Spring has officially sprung here in the UK, so it’s getting warmer and sunnier, even though we had a solar eclipse today. It’s time to get out your cameras and get some images of the fresh flowers that have opened in the garden. If you do that on a sunny day you need to make a decision about where the light should be coming from. The classic way to photograph flowers is with the light coming from the front and hitting the petals quite flatly.
Take this daisy flower photographed with a short telephoto lens and an extension tube to let me focus closer. The bright sunlight has illuminated the petals well, and the background is nicely out of focus, but it’s not that exciting.
I wanted something with a bit more life to it, so I picked a daisy (we’ve got loads!) and held it at arm’s length so the sun was coming through the petals. The background is a hedge in shadow, so it’s come out very dark. It’s a much more interesting image, almost like it was shot in a studio, with the green sepals having lots of detail.

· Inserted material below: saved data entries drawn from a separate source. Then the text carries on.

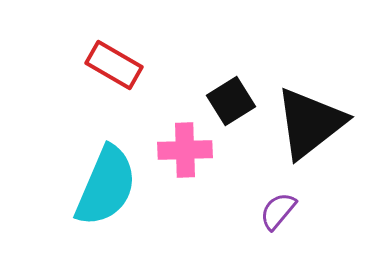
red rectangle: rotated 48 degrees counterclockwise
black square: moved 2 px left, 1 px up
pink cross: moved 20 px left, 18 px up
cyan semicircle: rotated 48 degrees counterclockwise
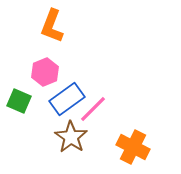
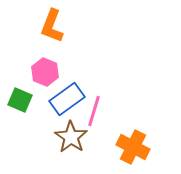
pink hexagon: rotated 16 degrees counterclockwise
green square: moved 1 px right, 1 px up
pink line: moved 1 px right, 2 px down; rotated 28 degrees counterclockwise
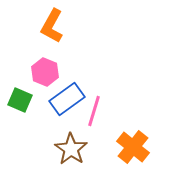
orange L-shape: rotated 8 degrees clockwise
brown star: moved 12 px down
orange cross: rotated 12 degrees clockwise
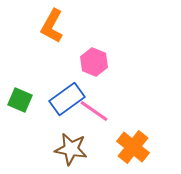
pink hexagon: moved 49 px right, 10 px up
pink line: rotated 72 degrees counterclockwise
brown star: rotated 24 degrees counterclockwise
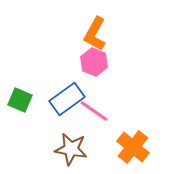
orange L-shape: moved 43 px right, 8 px down
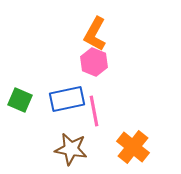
blue rectangle: rotated 24 degrees clockwise
pink line: rotated 44 degrees clockwise
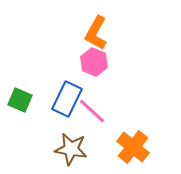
orange L-shape: moved 1 px right, 1 px up
blue rectangle: rotated 52 degrees counterclockwise
pink line: moved 2 px left; rotated 36 degrees counterclockwise
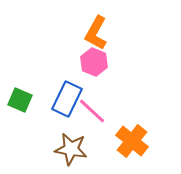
orange cross: moved 1 px left, 6 px up
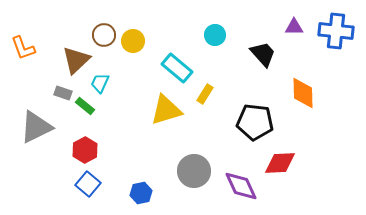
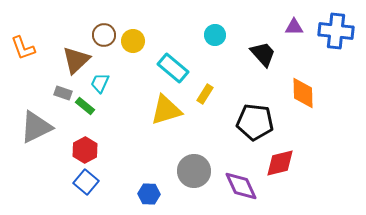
cyan rectangle: moved 4 px left
red diamond: rotated 12 degrees counterclockwise
blue square: moved 2 px left, 2 px up
blue hexagon: moved 8 px right, 1 px down; rotated 15 degrees clockwise
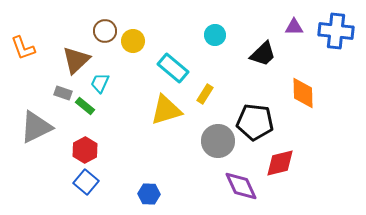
brown circle: moved 1 px right, 4 px up
black trapezoid: rotated 88 degrees clockwise
gray circle: moved 24 px right, 30 px up
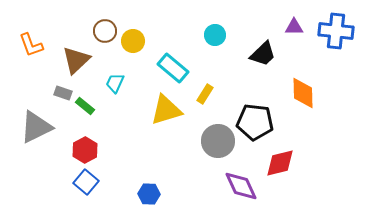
orange L-shape: moved 8 px right, 3 px up
cyan trapezoid: moved 15 px right
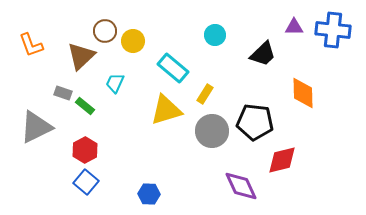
blue cross: moved 3 px left, 1 px up
brown triangle: moved 5 px right, 4 px up
gray circle: moved 6 px left, 10 px up
red diamond: moved 2 px right, 3 px up
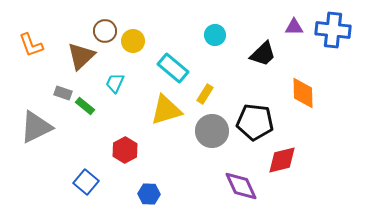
red hexagon: moved 40 px right
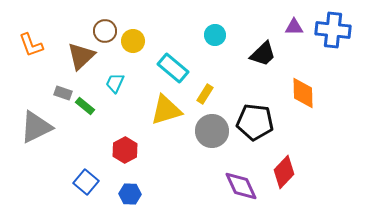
red diamond: moved 2 px right, 12 px down; rotated 32 degrees counterclockwise
blue hexagon: moved 19 px left
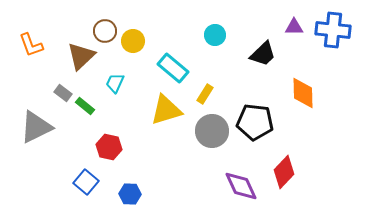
gray rectangle: rotated 18 degrees clockwise
red hexagon: moved 16 px left, 3 px up; rotated 20 degrees counterclockwise
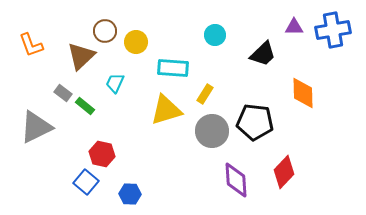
blue cross: rotated 16 degrees counterclockwise
yellow circle: moved 3 px right, 1 px down
cyan rectangle: rotated 36 degrees counterclockwise
red hexagon: moved 7 px left, 7 px down
purple diamond: moved 5 px left, 6 px up; rotated 21 degrees clockwise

The white petals are a little bit like a firework exploding.
I’ve used the same principle on the small yellow flower (Lesser Celandine?). It’s OK with the light straight on, but is very much a record type image. It’s dramatically improved with the dark background and the light coming through the petals.
An interesting effect with all these images is that there is some quite pronounced red fringing on the petals’ edges. This almost certainly because the lens wasn’t designed to be used with extension tubes, and was past the limits of its optical correction. I quite like it!
So, decide where you want the light to come from, make it happen, and you’ll get the best images.